The right plot above shows that even if incl_edge is TRUE, the screening set up is nonsense because the information provided regarding the tissue outline and thus the tissue edge are messed up. Make sure that SPATA2 localizes the spatial annotations on the correct tissue sections and - in general - that tissue sections are correctly identified.

# overwrite tissue_section again
object_mouse <- identifyTissueOutline(object_mouse)

## 02:07:12 Identifying tissue outline with `method = obs`.

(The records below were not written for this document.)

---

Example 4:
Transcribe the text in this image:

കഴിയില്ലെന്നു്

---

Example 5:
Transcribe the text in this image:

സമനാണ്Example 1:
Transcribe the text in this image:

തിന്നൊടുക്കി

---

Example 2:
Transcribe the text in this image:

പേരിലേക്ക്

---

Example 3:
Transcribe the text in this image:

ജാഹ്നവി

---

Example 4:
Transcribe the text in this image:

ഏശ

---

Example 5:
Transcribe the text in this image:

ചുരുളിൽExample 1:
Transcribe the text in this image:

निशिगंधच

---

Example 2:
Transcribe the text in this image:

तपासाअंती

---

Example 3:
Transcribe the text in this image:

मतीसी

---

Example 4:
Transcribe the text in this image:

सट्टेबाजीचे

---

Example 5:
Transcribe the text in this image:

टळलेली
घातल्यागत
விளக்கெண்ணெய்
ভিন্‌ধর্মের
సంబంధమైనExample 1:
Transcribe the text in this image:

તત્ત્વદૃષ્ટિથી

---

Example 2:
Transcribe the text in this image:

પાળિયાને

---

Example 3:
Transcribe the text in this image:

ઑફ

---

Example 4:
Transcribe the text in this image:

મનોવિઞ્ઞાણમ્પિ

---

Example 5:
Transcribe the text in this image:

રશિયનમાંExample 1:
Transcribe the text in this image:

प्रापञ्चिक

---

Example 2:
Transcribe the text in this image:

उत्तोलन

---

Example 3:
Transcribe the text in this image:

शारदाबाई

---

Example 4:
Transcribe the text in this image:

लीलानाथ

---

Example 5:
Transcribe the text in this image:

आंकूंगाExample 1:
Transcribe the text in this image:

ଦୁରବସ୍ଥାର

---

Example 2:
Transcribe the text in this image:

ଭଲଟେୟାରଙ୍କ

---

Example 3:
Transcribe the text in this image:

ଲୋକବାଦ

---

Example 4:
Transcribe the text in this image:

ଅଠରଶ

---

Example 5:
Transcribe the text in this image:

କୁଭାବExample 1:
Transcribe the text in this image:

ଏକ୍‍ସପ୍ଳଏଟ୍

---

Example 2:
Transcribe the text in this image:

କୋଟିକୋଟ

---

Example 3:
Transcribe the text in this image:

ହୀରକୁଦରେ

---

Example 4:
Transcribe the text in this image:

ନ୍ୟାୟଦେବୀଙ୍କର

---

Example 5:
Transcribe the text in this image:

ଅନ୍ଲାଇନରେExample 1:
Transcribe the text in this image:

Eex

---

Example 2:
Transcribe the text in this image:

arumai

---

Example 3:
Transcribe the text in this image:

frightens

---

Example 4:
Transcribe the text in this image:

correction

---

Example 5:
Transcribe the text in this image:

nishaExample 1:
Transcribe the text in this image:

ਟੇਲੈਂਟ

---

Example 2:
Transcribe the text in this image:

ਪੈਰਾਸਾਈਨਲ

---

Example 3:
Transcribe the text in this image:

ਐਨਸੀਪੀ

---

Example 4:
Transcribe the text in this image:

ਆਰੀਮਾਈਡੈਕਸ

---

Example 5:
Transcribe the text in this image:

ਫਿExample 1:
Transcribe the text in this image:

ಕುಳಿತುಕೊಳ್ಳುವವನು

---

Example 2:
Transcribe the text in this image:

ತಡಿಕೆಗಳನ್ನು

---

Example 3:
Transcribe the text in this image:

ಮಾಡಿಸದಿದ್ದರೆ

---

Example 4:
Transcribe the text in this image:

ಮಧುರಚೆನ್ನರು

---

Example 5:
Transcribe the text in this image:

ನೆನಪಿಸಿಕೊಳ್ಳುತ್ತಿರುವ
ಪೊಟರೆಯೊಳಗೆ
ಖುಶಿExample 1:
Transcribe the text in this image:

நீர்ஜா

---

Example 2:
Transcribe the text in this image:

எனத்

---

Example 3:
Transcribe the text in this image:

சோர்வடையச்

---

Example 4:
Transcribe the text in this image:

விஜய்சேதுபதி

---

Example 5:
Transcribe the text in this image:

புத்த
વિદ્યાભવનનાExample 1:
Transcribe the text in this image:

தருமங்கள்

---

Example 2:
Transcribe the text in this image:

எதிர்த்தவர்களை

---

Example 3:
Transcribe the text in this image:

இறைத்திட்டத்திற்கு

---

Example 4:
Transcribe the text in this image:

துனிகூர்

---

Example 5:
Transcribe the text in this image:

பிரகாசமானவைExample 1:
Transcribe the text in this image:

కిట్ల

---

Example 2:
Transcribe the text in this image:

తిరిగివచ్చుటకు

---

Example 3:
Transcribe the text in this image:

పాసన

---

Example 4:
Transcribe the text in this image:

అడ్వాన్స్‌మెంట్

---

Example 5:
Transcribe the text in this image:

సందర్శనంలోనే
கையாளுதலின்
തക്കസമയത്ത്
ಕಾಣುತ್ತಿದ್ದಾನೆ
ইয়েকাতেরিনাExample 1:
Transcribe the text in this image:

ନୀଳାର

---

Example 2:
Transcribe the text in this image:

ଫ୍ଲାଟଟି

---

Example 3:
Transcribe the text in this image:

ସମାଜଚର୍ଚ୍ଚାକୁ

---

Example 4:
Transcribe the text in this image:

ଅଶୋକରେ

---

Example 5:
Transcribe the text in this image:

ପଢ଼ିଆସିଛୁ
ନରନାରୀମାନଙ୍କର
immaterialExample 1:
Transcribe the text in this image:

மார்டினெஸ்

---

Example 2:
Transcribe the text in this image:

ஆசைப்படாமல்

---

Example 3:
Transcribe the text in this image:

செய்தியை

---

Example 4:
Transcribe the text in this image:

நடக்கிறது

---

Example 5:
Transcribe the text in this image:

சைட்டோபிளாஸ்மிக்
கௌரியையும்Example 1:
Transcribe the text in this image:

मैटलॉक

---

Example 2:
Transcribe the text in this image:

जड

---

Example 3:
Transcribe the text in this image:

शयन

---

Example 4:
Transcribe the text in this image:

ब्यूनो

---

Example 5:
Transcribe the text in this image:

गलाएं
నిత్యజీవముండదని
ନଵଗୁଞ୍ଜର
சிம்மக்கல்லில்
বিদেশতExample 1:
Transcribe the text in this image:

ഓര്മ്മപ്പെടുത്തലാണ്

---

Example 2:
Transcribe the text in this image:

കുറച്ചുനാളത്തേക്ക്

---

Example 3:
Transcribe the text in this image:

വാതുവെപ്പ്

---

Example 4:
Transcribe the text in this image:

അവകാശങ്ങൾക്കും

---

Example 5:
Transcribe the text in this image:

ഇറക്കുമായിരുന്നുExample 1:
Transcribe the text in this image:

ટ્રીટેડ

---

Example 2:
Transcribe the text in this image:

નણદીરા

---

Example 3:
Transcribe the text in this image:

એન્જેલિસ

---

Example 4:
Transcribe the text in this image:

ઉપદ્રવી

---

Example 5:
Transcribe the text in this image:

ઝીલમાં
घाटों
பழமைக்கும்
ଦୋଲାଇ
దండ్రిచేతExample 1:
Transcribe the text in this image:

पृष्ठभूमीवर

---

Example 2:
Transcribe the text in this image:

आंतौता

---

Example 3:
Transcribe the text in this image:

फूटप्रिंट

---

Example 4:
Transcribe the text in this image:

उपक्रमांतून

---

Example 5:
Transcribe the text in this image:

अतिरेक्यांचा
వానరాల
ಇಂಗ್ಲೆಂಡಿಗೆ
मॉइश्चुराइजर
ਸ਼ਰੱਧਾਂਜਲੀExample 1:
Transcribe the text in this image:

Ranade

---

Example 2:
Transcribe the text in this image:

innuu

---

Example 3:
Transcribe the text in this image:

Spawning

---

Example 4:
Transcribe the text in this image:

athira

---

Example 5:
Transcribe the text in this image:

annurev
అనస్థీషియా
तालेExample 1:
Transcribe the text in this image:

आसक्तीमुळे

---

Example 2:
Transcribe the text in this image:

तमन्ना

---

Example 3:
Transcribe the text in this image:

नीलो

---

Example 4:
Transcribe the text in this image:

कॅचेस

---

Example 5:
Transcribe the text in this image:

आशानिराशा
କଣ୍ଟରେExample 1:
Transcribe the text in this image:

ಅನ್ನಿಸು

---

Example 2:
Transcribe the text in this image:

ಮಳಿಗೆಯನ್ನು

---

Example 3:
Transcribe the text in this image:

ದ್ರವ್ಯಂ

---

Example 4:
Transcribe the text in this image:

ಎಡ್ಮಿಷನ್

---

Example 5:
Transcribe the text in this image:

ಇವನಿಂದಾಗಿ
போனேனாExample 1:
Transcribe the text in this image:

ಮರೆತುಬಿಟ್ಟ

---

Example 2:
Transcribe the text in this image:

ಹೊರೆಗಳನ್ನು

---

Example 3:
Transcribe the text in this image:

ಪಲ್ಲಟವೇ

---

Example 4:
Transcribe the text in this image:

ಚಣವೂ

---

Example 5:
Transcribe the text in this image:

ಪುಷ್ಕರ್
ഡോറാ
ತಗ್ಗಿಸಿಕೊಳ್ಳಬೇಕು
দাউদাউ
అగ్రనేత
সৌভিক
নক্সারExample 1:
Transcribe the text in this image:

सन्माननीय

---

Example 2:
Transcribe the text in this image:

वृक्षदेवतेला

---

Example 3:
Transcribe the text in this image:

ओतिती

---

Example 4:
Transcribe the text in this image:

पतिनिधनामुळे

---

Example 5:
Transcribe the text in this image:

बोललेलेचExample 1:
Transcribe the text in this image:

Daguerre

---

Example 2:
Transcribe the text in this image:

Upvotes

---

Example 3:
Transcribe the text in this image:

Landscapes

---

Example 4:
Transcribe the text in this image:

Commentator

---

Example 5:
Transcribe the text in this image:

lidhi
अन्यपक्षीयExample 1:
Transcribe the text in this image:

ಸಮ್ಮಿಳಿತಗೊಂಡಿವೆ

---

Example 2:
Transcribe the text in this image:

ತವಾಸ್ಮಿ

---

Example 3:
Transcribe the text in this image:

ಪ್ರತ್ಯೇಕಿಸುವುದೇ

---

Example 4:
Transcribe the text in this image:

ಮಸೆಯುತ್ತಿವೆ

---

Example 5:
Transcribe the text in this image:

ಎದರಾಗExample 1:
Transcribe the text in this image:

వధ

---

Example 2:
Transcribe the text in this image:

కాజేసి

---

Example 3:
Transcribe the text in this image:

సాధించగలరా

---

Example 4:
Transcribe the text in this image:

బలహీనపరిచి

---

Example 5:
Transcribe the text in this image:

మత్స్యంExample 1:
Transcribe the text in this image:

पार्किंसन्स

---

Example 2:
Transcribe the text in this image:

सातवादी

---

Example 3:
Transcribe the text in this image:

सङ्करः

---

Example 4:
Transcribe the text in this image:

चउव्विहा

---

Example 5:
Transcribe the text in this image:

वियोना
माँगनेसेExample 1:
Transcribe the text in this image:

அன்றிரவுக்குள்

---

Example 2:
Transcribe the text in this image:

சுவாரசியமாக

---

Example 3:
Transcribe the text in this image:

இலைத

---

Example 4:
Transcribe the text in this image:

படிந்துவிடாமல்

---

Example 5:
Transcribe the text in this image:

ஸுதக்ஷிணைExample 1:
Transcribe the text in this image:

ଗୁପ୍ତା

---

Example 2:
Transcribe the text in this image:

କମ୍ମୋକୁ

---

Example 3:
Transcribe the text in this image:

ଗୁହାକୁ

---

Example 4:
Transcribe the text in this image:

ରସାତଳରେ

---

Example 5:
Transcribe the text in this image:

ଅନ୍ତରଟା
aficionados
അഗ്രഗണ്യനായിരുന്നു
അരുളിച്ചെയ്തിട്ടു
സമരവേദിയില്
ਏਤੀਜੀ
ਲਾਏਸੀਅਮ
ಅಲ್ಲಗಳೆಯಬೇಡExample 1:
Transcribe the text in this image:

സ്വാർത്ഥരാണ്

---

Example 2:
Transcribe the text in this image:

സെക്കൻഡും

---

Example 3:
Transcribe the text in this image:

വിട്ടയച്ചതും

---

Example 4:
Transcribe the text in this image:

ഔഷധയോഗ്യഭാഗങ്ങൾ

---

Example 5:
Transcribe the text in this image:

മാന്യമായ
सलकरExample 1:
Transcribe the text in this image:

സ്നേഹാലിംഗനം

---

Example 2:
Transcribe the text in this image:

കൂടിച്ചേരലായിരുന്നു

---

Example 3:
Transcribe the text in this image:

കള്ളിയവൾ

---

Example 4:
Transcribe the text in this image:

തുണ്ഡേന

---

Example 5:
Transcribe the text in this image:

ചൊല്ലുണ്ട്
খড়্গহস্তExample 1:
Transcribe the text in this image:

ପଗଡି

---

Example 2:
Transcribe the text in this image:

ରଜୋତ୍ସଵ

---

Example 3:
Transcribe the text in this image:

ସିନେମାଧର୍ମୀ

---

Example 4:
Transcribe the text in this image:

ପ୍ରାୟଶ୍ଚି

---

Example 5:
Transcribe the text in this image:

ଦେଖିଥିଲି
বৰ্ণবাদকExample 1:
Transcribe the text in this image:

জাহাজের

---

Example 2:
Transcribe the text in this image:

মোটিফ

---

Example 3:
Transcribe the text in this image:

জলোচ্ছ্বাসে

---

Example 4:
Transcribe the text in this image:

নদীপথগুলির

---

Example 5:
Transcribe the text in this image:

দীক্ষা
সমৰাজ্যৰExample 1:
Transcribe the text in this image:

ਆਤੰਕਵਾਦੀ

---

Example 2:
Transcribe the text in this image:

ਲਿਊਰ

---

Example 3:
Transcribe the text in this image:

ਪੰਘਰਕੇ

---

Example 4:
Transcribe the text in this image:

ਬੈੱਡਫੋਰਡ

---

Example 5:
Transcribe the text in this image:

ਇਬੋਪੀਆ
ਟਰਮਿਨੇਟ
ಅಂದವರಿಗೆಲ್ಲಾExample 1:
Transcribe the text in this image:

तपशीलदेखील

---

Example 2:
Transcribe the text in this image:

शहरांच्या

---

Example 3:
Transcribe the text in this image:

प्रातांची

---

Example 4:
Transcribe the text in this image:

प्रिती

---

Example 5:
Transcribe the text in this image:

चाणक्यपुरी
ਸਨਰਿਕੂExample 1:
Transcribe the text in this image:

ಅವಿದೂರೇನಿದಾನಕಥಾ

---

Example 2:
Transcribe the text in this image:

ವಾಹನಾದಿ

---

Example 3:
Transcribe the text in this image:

# check on which tissue sections the annotations are located on
whichTissueSection(object_mouse, id = "inj1")

## [1] "tissue_section_2"

whichTissueSection(object_mouse, id = "inj2")

## [1] "tissue_section_1"

# left plot
plotSurface(object_mouse, color_by = "tissue_section") + 
  ggpLayerTissueOutline(object_mouse)

# set the distance way too high
# -> no problem, since it is cut of at the tissue edge (which is now properly defined)
dst_high <- "10mm"

ids <- c("inj1", "inj2")

# right plot
# plot both annotations on the surface
# a warning informs you that the distance was adjusted based on the tissue edge
plotSurface(object_mouse, color_by = "tissue_section") + 
  ggpLayerTissueOutline(object_mouse, line_size = ) + 
  ggpLayerSpatAnnOutline(object_mouse, ids = ids) + 
  ggpLayerExprEstimatesSAS(object_mouse, ids = ids, incl_edge = T, distance = dst_high) +
  ggpLayerSpatAnnPointer(
    object = object_mouse, 
    ids = c("inj1", "inj2"),
    ptr_lengths = c("0.75mm", "1.25mm"),
    ptr_angles = c(70, 270),
    ptr_arrow = ggplot2::arrow(length = unit(0.1, "inches")), 
    text_dist = 25, 
    text_size = 6
    )

## Warning in get_coords_df_sa(object = object, id = id, distance = dist,
## resolution = resolution, : Parameter `distance` equals ~758.74px and exceeds
## the distance from spatial annotation 'inj1' to the edge of tissue section
## 'tissue_section_2' where it is located on: 298.74px. The parameter was adjusted
## accordingly.

## Warning in get_coords_df_sa(object = object, id = id, distance = dist,
## resolution = resolution, : Parameter `distance` equals ~758.74px and exceeds
## the distance from spatial annotation 'inj2' to the edge of tissue section
## 'tissue_section_1' where it is located on: 268.89px. The parameter was adjusted
## accordingly.